Et tu, EJ?

I’m not a cap & trade fan, but I find it rather bizarre that the most successful opposition to California’s AB32 legislation comes from the environmental justice (EJ) movement, on the grounds that cap & trade might make emissions go up in areas that are already disadvantaged, and that Air Resources failed to adequately consider alternatives like a carbon tax.

I think carbon taxes did get short shrift in the AB32 design. Taxes were a second-place favorite among economists in the early days, but ultimately the MAC analysis focused on cap & trade, because it provided environmental certainty needed to meet legal targets (oops), but also because it was political suicide to say “tax” out loud at the time.

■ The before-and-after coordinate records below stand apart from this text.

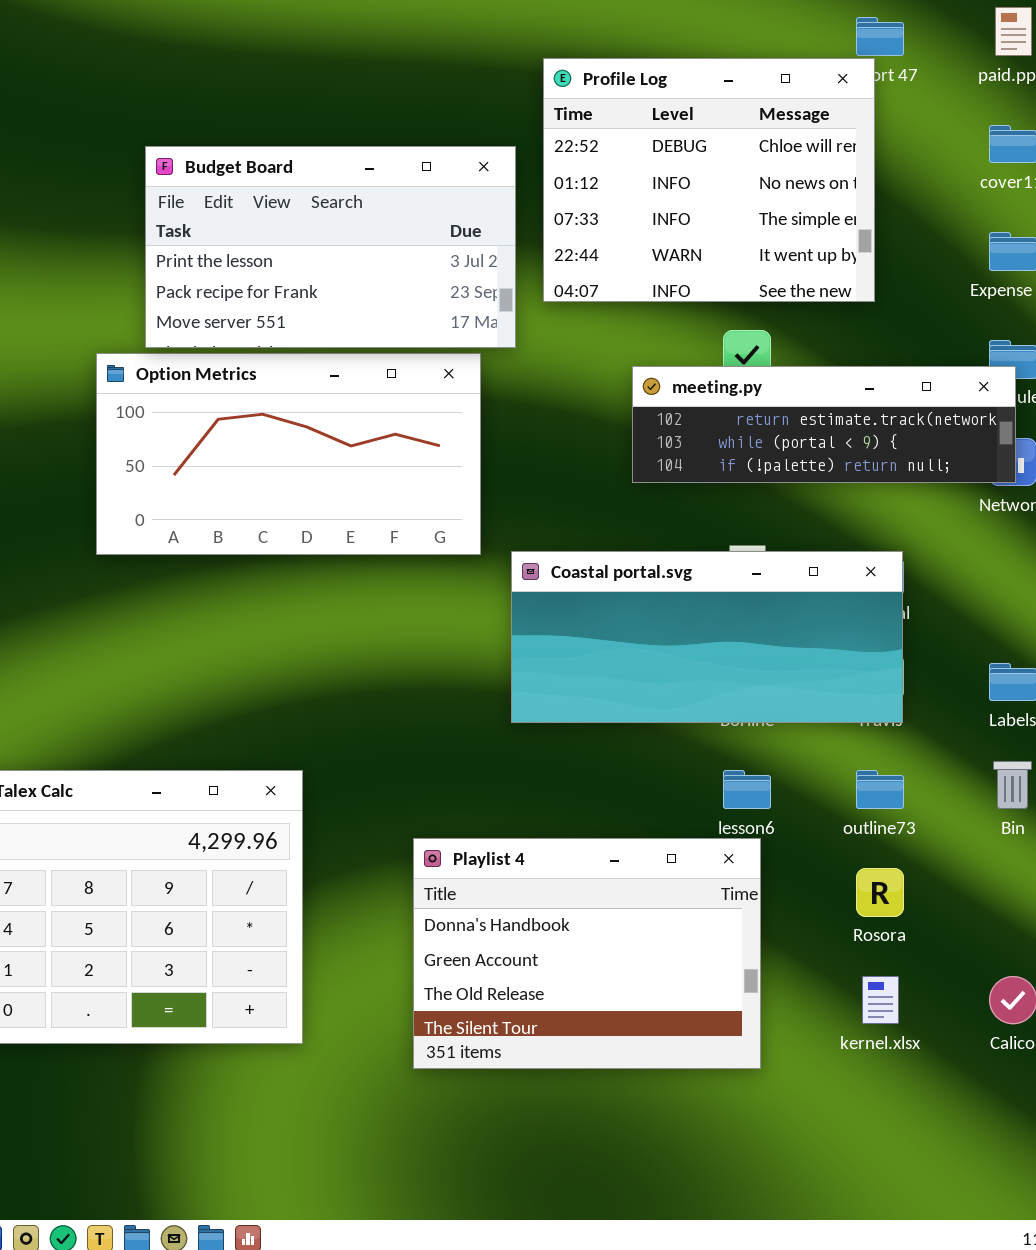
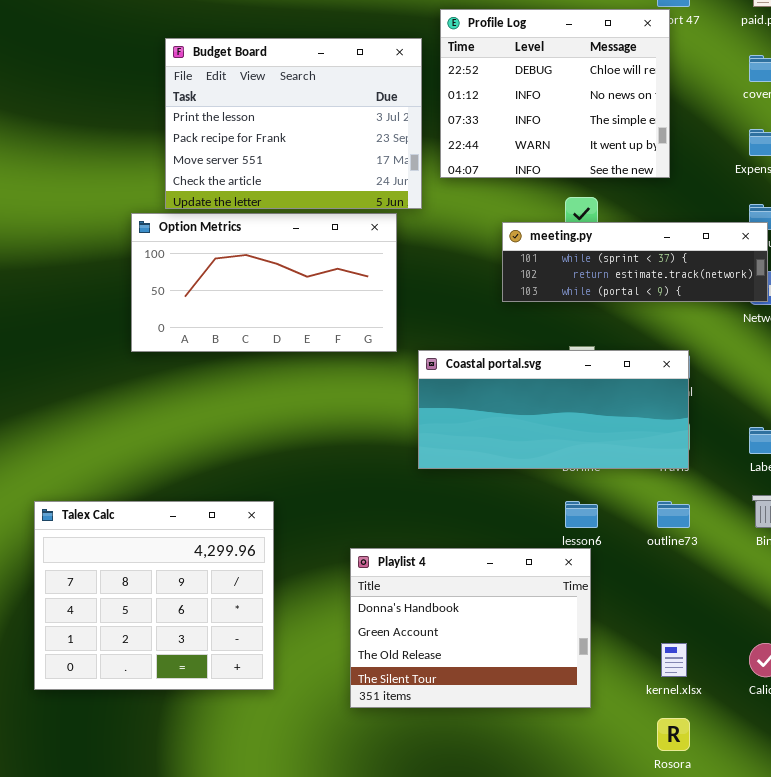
Budget Board: [145,146,516,348] -> [165,38,422,209], resized
meeting.py: [632,366,1016,483] -> [502,222,768,302], scrolled up 1 row
Rosora: [856,868,904,917] -> [657,718,690,751], moved

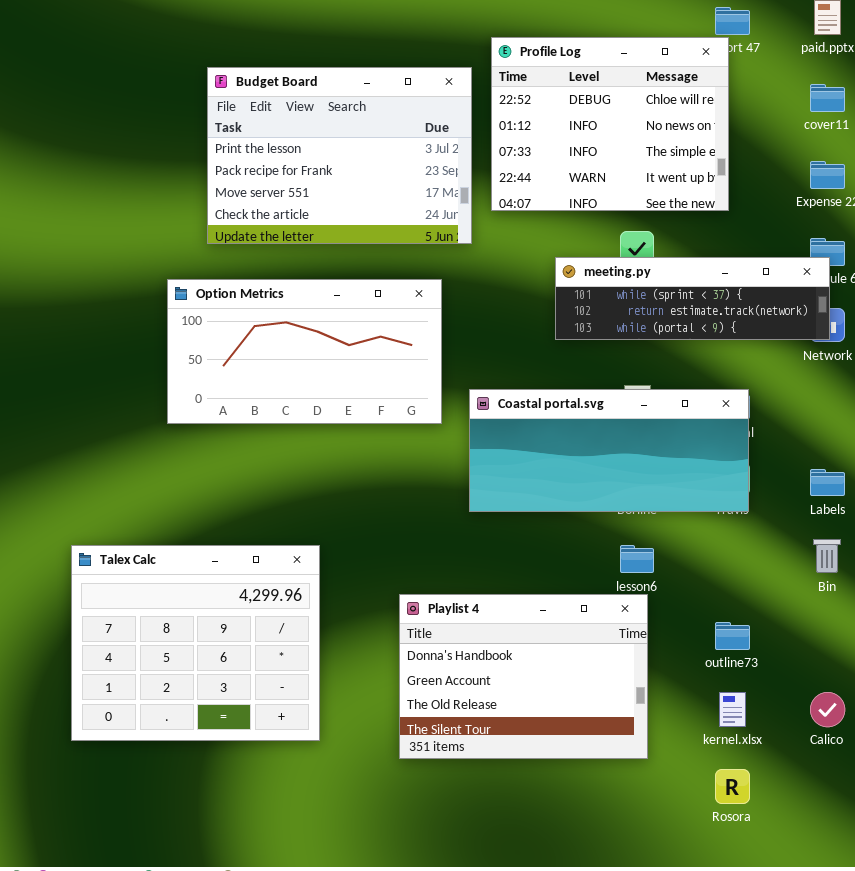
Option Metrics: [131,213,397,352] -> [167,279,442,424], moved
outline73: [657,501,690,528] -> [715,622,750,650], moved

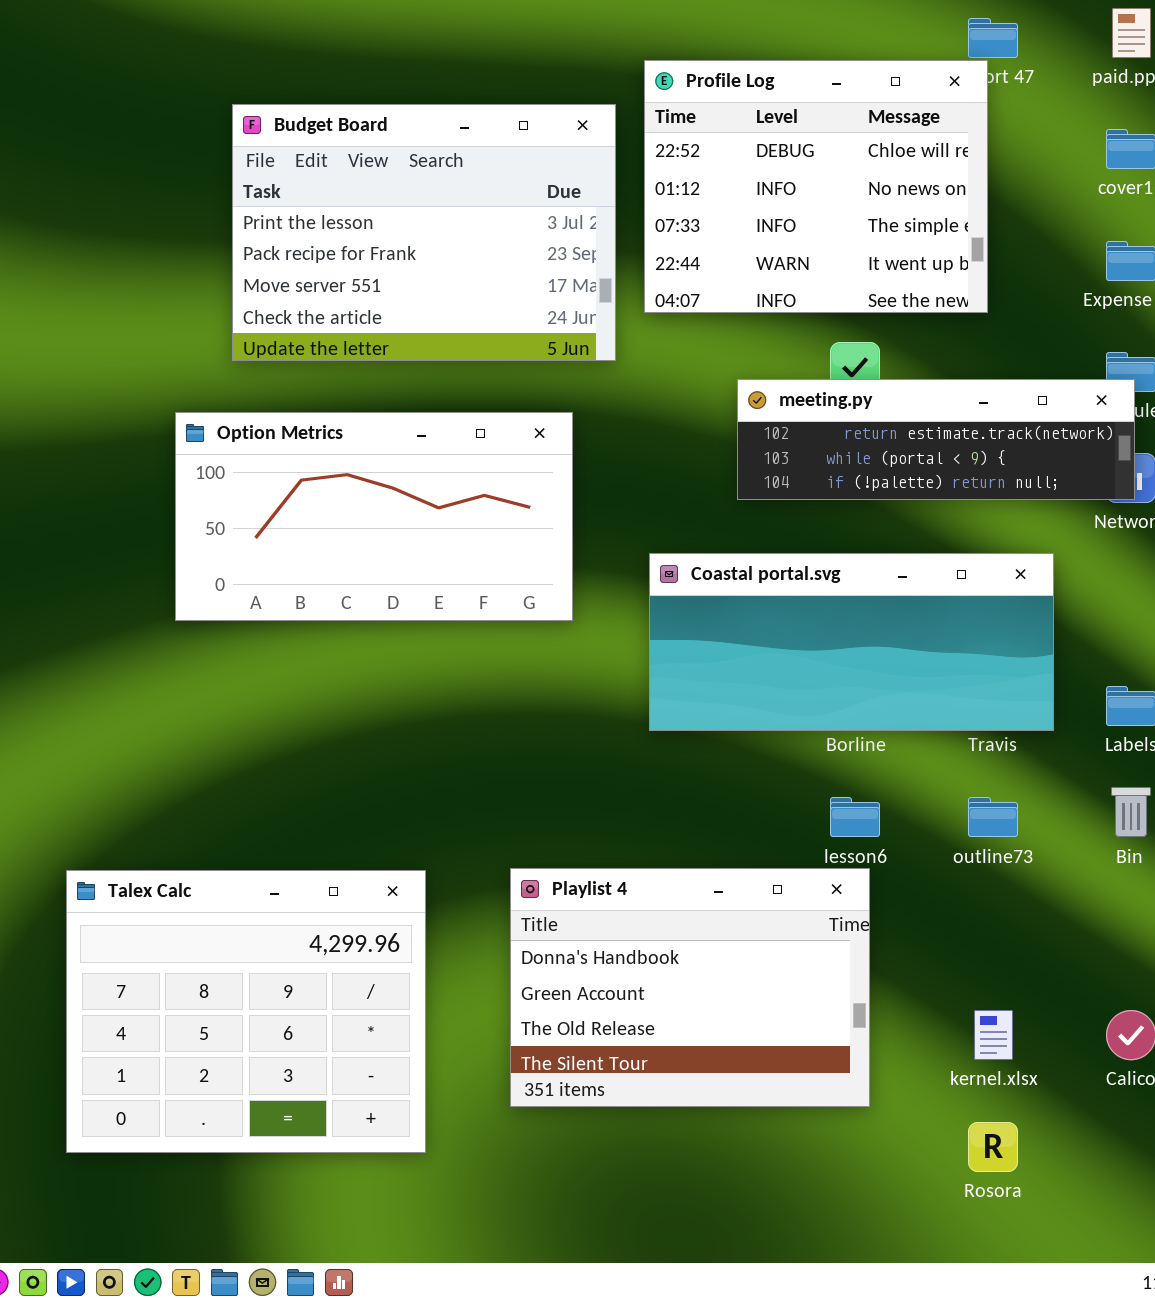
meeting.py: [555,257,830,340] -> [737,379,1135,500], scrolled down 1 row
Coastal portal.svg: [469,389,749,512] -> [649,553,1054,731], moved
Talex Calc: [71,545,320,741] -> [66,870,426,1153], moved
outline73: [715,622,750,650] -> [968,797,1018,837], moved

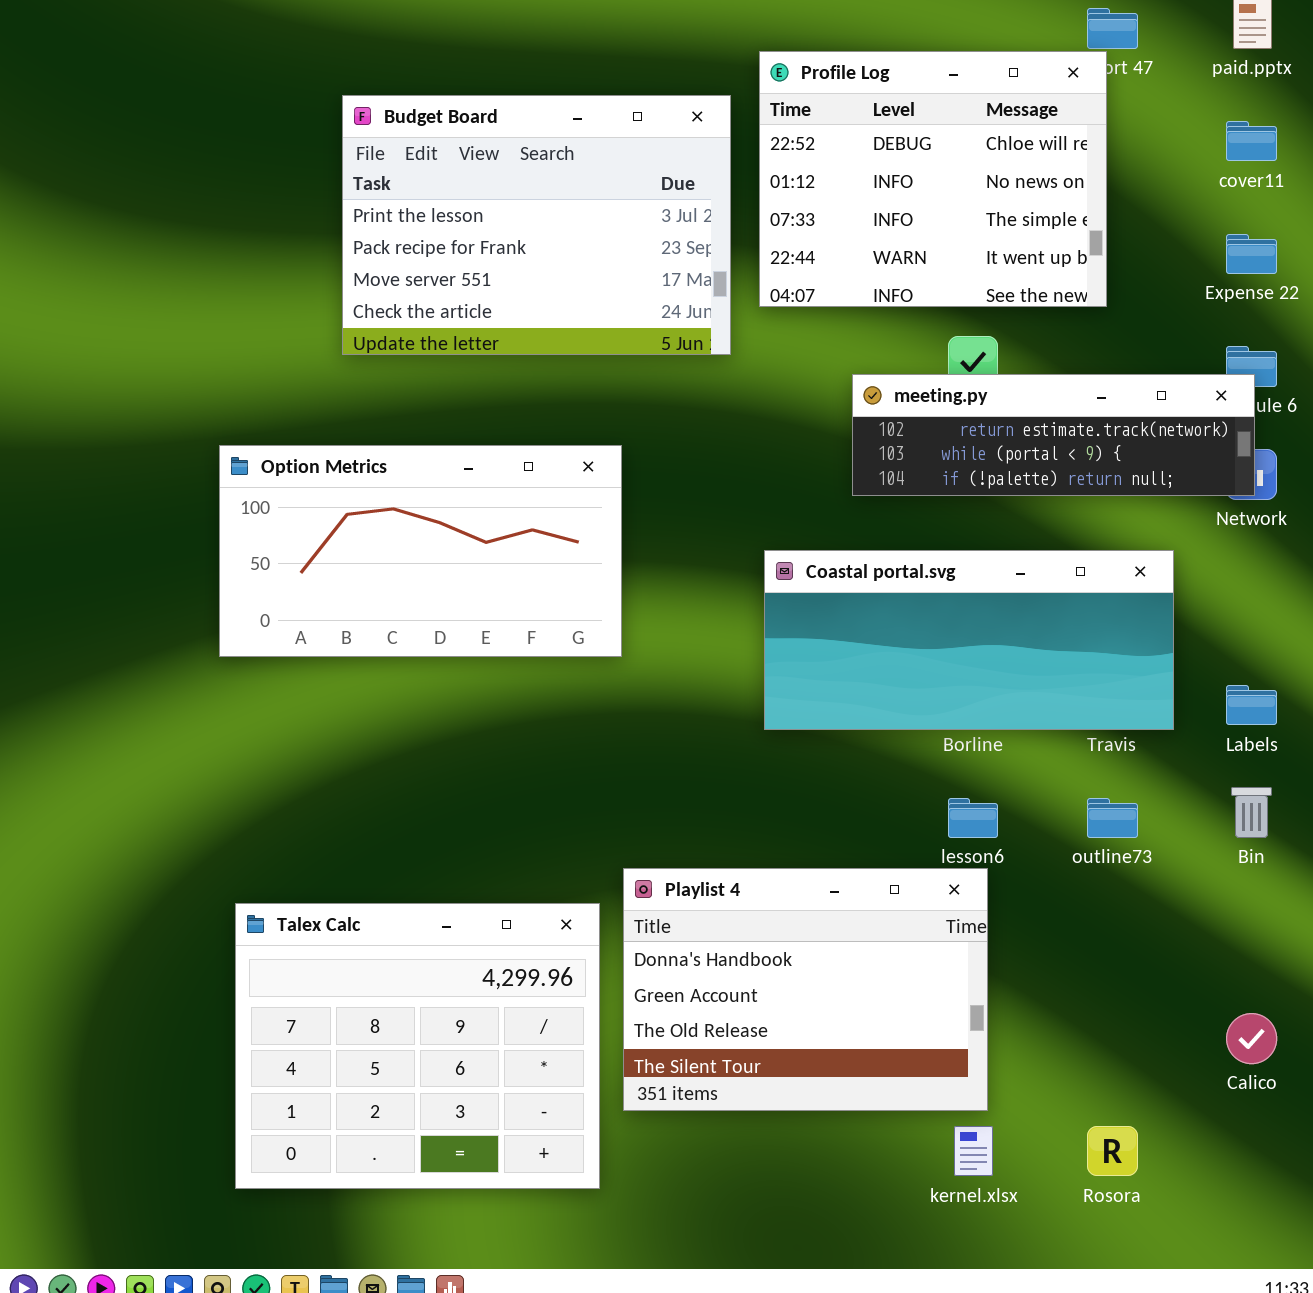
Option Metrics: [175,412,573,621] -> [219,445,622,657], moved
Talex Calc: [66,870,426,1153] -> [235,903,600,1189], moved
kernel.xlsx: [974,1010,1013,1060] -> [954,1126,993,1176], moved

While cap & trade has issues with dynamic stability, allocation wrangling and complexity, it’s hard to imagine any way that those drawbacks would change the fundamental relationship between the price signal’s effect on GHGs vs. criteria air pollutants. In fact, GHGs and other pollutant emissions are highly correlated, so it’s quite likely that cap & trade will have ancillary benefits from other pollutant reductions.

To get specific, think of large point sources like refineries and power plants. For the EJ argument to make sense, you’d have to think that emitters would somehow meet their greenhouse compliance obligations by increasing their emissions of nastier things, or at least concentrating them all at a few facilities in disadvantaged areas. (An analogy might be removing catalytic converters from cars to increase efficiency.) But this can’t really happen, because the air quality permitting process is not superseded by the cap & trade system. In the long run, it’s also inconceivable that it could occur, because there’s no way you could meet compliance obligations for deep cuts by increasing emissions. A California with 80% cuts by 2050 isn’t going to have 18 refineries, and therefore it’s not going to emit as much.

The ARB concludes as much in a supplement to the AB32 scoping plan, released yesterday. It considers alternatives to cap & trade. There’s some nifty stuff in the analysis, including a table of existing emissions taxes (page 89).

It seems that to some extent ARB has tilted the playing field a bit by evaluating a dumb tax, i.e. one that doesn’t adapt its price level to meet environmental objectives without legislative intervention, and heightening leakage concerns that strike me as equally applicable to cap & trade. But they do raise legitimate legal concerns – a tax is not a legal option for ARB without a vote of the legislature, which would likely fail because it requires a supermajority, and tax-equivalent fees are a dubious proposition.

If there’s no Plan B alternative to cap and trade, I wonder what the EJ opposition was after? Surely failure to address emissions is not compatible with a broad notion of justice.